** BEGIN Provided information **
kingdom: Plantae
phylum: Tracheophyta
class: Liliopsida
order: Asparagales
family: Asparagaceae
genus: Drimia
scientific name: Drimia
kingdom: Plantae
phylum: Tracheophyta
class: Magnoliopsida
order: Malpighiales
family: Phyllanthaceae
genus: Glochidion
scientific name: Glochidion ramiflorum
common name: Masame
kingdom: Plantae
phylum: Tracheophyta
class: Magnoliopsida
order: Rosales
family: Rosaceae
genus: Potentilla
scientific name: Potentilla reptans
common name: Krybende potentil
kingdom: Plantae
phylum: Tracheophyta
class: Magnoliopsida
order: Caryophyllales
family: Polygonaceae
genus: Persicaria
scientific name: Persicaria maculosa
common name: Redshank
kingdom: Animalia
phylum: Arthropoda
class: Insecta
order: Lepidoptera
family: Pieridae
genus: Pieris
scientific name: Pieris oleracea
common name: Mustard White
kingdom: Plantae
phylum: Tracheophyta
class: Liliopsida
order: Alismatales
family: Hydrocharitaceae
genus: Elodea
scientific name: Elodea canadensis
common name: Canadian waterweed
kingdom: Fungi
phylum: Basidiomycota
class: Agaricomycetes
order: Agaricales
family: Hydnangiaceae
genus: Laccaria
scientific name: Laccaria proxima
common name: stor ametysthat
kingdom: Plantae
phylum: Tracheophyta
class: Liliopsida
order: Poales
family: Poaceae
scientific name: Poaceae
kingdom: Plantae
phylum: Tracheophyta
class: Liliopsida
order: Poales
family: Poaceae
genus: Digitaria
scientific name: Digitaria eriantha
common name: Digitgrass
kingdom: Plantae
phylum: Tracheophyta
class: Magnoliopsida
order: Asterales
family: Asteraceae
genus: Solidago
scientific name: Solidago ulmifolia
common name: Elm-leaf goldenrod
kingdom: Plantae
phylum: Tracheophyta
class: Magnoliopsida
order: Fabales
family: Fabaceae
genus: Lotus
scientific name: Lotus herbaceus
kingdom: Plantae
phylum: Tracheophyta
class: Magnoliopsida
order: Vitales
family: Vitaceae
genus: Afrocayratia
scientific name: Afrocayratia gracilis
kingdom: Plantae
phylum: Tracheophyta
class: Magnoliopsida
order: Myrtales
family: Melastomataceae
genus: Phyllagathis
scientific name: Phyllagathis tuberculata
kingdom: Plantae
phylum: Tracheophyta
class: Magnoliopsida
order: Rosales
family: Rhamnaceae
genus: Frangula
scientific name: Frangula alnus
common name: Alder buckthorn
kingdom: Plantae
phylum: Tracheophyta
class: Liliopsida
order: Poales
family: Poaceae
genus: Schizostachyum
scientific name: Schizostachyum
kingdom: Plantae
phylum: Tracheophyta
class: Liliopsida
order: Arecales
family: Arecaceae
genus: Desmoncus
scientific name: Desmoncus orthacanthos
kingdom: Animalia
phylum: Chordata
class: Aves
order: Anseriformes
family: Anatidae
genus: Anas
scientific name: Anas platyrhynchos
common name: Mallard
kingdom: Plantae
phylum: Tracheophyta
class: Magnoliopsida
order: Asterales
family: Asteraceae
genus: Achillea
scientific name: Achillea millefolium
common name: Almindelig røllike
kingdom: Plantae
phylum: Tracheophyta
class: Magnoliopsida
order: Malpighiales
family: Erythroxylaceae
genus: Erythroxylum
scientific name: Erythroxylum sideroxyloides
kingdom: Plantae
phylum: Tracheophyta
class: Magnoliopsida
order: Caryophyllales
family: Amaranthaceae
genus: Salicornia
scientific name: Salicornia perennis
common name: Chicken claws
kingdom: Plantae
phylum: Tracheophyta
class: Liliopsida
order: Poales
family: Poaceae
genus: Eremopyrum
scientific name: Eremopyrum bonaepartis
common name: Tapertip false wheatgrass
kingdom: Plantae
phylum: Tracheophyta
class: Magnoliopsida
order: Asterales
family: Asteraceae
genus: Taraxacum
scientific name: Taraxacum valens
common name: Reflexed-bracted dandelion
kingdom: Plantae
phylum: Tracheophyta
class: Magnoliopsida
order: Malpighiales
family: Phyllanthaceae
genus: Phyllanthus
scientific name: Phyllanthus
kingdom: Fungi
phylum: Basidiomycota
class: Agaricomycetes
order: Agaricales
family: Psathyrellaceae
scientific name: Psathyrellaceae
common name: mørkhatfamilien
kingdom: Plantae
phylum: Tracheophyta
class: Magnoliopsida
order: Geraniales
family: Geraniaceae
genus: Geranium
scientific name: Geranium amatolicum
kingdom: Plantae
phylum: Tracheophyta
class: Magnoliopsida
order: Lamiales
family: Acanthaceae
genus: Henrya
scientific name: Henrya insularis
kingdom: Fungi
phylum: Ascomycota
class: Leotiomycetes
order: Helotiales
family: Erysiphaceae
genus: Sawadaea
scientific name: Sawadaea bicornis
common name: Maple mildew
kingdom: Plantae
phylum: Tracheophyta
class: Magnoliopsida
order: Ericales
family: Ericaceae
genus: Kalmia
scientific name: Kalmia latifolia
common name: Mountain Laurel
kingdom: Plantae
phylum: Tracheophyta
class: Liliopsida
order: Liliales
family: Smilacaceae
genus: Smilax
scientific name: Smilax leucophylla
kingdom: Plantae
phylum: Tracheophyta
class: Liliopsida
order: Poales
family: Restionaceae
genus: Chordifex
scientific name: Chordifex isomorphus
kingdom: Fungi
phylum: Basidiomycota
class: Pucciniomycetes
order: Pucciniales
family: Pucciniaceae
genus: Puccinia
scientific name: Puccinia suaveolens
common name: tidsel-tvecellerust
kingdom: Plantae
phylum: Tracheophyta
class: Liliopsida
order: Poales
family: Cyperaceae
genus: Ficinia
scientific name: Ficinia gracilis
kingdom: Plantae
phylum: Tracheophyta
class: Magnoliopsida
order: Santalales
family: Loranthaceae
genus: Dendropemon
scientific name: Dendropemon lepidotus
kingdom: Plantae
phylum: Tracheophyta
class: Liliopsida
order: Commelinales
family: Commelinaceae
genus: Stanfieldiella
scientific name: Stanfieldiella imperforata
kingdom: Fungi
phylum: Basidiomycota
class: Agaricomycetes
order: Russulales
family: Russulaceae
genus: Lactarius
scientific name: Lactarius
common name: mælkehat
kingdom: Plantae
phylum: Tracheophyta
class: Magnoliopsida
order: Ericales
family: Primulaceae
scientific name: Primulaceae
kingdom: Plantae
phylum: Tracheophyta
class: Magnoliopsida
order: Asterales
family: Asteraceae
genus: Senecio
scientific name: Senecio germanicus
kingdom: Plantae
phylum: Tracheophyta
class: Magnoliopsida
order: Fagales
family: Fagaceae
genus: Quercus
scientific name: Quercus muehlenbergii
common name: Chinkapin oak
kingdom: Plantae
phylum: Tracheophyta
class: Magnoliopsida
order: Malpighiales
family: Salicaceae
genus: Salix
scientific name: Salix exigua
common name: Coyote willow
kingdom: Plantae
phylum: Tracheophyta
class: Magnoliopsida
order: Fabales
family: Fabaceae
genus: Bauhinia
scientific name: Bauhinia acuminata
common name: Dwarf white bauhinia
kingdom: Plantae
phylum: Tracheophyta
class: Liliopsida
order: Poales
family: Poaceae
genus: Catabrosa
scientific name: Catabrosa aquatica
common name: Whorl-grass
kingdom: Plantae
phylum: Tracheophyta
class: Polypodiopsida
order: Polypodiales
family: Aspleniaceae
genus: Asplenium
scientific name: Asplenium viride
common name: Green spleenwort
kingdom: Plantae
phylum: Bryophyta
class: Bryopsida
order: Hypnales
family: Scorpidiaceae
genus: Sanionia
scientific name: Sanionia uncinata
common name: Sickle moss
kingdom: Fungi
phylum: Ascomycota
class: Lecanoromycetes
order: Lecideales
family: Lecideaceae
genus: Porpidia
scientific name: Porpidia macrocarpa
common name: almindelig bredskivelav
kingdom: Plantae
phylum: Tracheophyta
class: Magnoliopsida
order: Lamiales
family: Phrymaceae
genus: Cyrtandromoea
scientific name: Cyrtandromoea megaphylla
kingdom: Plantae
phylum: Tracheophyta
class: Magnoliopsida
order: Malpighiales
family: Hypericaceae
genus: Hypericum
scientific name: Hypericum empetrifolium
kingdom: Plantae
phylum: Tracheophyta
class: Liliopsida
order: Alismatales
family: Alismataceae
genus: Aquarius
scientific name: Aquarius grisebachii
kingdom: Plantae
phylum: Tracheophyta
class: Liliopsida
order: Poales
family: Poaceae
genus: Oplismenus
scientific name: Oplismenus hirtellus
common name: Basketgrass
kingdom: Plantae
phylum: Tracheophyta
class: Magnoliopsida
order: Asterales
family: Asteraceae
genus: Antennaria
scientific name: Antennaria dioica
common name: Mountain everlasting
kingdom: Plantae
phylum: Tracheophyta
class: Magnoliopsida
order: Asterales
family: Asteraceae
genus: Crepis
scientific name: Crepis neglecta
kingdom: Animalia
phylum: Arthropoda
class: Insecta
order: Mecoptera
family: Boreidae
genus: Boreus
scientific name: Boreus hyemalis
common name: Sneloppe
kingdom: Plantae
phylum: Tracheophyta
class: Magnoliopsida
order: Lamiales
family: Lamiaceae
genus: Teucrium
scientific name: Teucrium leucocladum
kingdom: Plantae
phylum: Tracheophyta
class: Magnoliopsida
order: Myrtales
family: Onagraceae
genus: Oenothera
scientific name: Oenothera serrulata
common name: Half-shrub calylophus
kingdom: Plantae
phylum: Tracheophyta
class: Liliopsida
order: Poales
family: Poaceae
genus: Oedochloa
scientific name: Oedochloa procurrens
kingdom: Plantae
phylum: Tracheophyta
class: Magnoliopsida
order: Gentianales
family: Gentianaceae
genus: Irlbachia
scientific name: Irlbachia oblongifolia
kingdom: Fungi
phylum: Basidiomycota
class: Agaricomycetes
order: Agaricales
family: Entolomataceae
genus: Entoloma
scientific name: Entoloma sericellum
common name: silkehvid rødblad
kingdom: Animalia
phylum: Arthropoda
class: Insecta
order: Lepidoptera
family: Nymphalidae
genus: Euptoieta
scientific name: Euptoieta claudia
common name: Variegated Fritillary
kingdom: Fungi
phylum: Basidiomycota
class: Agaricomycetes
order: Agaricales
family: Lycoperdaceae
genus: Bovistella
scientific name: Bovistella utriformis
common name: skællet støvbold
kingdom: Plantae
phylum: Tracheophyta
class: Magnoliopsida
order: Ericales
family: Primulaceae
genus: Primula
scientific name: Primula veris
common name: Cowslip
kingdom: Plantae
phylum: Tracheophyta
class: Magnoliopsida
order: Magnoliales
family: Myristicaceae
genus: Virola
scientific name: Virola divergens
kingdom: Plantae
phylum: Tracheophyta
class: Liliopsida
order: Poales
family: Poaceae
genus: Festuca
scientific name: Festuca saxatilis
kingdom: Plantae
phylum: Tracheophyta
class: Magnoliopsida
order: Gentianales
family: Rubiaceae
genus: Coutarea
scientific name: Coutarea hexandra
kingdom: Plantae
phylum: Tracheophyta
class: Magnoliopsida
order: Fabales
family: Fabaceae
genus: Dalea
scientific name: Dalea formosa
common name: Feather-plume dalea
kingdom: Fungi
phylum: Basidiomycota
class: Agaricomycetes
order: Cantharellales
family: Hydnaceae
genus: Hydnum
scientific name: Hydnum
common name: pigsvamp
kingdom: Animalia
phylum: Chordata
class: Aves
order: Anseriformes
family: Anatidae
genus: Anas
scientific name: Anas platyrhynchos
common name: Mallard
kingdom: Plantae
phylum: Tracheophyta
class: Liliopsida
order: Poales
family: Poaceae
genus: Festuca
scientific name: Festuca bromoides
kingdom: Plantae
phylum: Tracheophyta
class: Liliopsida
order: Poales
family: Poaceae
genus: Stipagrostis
** END Provided information **
### Short task
Copy the stretch of data from the start through the line containing "common name: Redshank", replacing "scientific name" with "taxon name" wherever it appears and changing nothing else.

### Solution to this problem
kingdom: Plantae
phylum: Tracheophyta
class: Liliopsida
order: Asparagales
family: Asparagaceae
genus: Drimia
taxon name: Drimia
kingdom: Plantae
phylum: Tracheophyta
class: Magnoliopsida
order: Malpighiales
family: Phyllanthaceae
genus: Glochidion
taxon name: Glochidion ramiflorum
common name: Masame
kingdom: Plantae
phylum: Tracheophyta
class: Magnoliopsida
order: Rosales
family: Rosaceae
genus: Potentilla
taxon name: Potentilla reptans
common name: Krybende potentil
kingdom: Plantae
phylum: Tracheophyta
class: Magnoliopsida
order: Caryophyllales
family: Polygonaceae
genus: Persicaria
taxon name: Persicaria maculosa
common name: Redshank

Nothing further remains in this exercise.